The use of external images in datasets is often associated to the need to interpolate the data. For example, when using pixelated extended sources, one will need to specify the interpolation method used for the source, as in general pixels in the images will not be mapped to exact pixel positions in the source.

Interpolation in Gravity is performed using suitable kernels. The code has been derived InterpolationKernels.jl, to which we refer for a detailed documentation, but has been almost completely rewritten to make it suitable for Gravity. The accepted kernels are described in the following subsections.

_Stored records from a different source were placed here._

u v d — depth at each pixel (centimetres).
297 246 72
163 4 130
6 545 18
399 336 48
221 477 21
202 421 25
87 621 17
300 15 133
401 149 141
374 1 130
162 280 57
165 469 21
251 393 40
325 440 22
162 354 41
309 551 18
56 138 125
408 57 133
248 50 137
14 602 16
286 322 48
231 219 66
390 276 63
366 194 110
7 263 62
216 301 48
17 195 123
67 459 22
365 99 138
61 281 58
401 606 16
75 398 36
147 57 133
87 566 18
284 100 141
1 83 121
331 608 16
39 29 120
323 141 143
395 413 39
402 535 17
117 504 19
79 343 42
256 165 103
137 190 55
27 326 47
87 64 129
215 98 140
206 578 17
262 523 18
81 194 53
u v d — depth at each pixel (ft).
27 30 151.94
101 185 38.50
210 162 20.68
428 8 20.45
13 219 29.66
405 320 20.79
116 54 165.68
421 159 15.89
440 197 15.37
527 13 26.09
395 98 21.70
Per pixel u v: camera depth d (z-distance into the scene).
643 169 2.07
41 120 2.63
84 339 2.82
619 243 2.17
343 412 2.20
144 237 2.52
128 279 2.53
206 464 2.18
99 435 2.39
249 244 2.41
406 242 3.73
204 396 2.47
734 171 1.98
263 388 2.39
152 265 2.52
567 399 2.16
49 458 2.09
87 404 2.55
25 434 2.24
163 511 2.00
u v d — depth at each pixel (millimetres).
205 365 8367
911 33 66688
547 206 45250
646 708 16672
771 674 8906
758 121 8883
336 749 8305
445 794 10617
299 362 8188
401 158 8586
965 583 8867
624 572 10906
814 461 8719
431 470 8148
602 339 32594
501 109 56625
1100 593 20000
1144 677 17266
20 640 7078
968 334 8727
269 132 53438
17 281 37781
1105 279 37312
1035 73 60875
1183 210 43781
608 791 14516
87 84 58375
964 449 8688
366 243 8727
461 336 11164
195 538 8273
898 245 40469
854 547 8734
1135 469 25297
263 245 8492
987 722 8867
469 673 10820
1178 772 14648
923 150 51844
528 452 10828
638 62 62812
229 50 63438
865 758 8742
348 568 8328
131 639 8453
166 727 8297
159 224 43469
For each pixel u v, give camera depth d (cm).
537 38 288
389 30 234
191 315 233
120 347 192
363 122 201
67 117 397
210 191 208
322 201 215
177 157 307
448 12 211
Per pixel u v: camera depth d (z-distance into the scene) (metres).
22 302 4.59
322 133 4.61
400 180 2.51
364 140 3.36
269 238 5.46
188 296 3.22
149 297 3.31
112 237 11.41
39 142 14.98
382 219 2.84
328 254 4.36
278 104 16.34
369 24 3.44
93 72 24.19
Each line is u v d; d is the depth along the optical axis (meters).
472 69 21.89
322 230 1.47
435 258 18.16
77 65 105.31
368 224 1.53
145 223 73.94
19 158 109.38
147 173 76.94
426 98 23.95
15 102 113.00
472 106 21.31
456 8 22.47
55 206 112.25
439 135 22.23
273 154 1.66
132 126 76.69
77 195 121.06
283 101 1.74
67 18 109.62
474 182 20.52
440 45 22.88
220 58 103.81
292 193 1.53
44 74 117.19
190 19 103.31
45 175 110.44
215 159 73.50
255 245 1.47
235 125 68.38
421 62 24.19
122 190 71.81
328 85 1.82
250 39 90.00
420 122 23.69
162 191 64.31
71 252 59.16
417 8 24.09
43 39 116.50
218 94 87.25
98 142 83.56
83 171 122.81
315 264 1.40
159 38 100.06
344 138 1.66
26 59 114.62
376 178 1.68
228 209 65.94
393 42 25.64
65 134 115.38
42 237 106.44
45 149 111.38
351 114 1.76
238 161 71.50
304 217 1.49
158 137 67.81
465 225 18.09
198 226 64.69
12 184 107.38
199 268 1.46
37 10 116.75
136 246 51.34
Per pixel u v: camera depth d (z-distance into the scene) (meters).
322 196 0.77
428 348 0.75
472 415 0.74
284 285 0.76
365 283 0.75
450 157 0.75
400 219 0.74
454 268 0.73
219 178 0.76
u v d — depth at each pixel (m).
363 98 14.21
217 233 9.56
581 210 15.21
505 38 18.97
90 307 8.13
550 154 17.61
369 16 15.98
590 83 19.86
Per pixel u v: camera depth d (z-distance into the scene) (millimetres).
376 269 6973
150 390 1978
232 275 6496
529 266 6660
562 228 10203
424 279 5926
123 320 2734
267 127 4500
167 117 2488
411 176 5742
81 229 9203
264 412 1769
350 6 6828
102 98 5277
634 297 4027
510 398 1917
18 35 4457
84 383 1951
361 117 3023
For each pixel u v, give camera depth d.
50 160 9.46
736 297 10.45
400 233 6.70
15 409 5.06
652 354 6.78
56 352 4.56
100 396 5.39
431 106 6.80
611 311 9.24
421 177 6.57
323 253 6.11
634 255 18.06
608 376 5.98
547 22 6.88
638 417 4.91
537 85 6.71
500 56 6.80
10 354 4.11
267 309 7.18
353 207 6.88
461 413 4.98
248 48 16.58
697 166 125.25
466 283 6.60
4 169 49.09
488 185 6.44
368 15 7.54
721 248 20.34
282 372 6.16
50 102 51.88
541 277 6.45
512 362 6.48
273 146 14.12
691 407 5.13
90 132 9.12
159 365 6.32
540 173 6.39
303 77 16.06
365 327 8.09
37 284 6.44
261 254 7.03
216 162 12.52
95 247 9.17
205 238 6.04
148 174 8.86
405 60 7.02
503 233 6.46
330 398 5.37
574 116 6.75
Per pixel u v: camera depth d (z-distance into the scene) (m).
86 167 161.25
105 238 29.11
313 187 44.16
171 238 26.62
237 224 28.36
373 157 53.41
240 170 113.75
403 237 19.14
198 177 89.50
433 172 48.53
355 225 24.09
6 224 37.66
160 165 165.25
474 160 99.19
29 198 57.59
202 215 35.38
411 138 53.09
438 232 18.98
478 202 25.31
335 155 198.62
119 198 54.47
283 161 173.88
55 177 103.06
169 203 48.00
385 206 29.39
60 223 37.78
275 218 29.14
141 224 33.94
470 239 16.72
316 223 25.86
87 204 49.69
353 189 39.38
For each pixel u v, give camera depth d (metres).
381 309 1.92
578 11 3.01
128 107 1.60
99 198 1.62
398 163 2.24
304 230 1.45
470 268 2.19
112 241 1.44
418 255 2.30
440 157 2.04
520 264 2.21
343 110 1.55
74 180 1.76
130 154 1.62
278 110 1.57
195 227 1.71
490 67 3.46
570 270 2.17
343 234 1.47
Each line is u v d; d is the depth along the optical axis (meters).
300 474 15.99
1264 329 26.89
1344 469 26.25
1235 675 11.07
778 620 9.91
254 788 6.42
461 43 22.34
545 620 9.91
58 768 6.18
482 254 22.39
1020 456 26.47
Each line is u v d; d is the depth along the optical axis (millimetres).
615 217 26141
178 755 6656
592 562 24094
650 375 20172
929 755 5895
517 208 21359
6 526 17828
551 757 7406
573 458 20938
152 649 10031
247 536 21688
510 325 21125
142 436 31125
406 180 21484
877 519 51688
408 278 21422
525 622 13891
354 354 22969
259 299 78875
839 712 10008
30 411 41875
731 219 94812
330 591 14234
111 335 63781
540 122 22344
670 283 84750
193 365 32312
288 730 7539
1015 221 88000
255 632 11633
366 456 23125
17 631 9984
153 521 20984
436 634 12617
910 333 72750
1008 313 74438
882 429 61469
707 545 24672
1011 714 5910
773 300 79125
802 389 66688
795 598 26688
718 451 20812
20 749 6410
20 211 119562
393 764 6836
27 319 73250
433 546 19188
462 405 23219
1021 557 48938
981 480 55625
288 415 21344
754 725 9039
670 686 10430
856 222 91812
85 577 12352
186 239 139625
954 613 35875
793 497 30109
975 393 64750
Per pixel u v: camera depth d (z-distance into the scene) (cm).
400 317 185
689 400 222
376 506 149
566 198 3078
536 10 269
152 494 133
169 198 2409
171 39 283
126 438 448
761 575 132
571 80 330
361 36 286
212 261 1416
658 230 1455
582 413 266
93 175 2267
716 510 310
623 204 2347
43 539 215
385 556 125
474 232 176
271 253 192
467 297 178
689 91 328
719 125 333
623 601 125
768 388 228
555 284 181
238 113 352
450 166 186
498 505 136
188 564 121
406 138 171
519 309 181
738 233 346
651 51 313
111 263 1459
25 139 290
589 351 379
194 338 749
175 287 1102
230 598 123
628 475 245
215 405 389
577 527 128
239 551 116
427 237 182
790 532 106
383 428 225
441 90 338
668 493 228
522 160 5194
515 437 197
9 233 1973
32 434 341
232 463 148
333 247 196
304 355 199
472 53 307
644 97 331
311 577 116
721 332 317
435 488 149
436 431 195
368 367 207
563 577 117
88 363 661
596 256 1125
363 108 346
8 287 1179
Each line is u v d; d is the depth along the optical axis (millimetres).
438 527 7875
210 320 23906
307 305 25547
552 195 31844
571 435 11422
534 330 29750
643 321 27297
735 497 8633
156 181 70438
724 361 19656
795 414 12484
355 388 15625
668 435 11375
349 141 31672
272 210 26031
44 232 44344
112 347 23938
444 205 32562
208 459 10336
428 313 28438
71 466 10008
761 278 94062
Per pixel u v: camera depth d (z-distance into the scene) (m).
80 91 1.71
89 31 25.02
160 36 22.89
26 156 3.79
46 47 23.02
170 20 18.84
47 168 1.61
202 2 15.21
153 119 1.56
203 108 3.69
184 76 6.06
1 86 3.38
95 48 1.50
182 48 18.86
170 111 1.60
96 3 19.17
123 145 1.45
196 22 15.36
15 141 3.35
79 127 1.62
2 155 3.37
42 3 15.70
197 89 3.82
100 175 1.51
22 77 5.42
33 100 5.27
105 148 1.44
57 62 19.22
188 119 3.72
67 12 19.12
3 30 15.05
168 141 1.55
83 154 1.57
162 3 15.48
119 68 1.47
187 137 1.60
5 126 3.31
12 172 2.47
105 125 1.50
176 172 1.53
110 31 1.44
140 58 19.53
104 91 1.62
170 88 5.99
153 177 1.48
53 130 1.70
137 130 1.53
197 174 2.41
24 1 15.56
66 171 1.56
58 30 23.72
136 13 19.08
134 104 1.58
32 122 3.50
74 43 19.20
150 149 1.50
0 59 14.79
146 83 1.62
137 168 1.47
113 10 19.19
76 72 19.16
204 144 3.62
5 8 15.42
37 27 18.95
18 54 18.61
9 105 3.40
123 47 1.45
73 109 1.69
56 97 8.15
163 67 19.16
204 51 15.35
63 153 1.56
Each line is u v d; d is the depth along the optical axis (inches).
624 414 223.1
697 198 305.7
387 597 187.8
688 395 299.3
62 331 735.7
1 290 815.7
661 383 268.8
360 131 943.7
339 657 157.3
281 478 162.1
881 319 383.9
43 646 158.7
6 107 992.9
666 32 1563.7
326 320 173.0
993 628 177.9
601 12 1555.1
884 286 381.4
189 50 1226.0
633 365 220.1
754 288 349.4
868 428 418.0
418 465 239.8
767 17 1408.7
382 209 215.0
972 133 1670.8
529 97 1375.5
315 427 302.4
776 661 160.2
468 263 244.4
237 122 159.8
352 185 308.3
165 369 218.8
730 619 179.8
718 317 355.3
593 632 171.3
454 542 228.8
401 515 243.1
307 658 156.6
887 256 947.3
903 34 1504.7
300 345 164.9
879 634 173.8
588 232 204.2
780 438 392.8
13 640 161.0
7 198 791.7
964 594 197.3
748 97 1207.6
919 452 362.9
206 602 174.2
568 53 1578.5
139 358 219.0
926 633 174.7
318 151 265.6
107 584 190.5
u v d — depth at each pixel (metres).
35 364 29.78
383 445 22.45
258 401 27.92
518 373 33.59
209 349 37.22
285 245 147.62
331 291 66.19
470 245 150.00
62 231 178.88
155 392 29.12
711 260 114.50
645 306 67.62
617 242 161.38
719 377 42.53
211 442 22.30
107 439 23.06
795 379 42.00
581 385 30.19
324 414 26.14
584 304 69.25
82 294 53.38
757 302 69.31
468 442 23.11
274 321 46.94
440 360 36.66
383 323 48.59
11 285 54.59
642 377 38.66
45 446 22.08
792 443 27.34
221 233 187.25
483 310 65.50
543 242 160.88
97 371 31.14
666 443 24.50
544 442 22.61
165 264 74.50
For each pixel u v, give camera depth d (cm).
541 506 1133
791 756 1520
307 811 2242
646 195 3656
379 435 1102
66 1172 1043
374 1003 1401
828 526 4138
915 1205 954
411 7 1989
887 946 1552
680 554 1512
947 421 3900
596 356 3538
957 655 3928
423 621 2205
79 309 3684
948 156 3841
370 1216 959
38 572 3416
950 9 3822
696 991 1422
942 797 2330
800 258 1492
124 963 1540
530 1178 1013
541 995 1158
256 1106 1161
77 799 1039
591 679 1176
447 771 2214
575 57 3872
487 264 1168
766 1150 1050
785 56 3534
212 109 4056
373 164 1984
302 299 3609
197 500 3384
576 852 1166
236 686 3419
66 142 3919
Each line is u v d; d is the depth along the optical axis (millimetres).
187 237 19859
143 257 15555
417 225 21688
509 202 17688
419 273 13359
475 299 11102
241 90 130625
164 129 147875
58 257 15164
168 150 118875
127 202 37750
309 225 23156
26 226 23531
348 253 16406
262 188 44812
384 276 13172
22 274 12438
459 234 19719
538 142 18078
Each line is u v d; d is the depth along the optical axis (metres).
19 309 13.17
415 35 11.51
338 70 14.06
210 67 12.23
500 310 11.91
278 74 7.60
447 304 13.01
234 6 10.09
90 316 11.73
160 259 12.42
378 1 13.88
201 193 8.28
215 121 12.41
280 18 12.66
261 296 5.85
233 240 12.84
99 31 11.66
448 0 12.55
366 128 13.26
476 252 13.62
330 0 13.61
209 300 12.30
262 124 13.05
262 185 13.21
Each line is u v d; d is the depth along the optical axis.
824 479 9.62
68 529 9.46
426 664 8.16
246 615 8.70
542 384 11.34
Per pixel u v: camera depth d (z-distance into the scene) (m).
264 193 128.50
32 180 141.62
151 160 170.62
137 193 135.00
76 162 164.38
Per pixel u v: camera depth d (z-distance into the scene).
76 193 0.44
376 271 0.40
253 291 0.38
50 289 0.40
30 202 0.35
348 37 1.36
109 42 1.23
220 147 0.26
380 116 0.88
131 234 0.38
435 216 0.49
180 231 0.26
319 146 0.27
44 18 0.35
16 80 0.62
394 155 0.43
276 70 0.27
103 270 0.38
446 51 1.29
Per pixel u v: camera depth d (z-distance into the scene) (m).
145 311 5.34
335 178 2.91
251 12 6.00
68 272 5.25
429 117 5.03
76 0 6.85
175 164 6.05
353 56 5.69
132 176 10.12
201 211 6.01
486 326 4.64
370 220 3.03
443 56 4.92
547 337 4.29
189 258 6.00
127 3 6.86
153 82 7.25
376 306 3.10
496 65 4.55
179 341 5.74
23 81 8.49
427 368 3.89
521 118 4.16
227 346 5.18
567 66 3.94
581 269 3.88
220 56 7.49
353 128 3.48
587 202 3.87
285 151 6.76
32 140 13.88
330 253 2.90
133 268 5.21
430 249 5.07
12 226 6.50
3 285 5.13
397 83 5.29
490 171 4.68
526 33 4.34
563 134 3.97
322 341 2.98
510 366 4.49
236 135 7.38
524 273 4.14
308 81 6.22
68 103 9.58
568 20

In general, one will need to use interpolation kernels for coordinates in the plane. In Gravity we consider separable kernels, i.e. kernels that can be written as a product of a function of x and one of y. The two kernels associated to x and y can be entered as a tuple, as in (BSpline{2}(), BSpline{4}()). More often, however, one will just indicate a single kernel, which will be used for both coordinates (e.g., BSpline{2}()).

B-Spline: `BSpline{N}()`

The basis spline, or B-Spline, is a low-degree polynomial interpolation with minimal support. To select this interpolation, just enter BSpline{N}(), where N - 1 is the kernel degree. In particular N = 1 corresponds to the nearest neighbor, N = 2 to a linear interpolation, and so on up to N = 4 for a cubic interpolation.

The support of these kernels, i.e.\ the length of the interval where the kernel is non-zero, is N.

The shapes of the kernels of various degrees is shown in the figure below.

BSplines kernels

Cubic Spline: `CubicSpline(a, b)`

Interpolation kernels in Gravity are defined as cubic Spline. The parameters a and b represents the derivative and the value of the kernel at unity; the support is always 4. Depending on the values of these two parameters we can reproduce other kernels described below:

CubicSpline(-1/2,1/6) is equivalent to BSpline{4,T}();
CubicSpline{T}(a,0) produces a cardinal cubic spline and is equivalent to CardinalCubicSpline(a);
CubicSpline{T}(-1/2,0) produces a Catmull-Rom kernel equivalent to CatmullRomSpline().

Cubic Spline kernels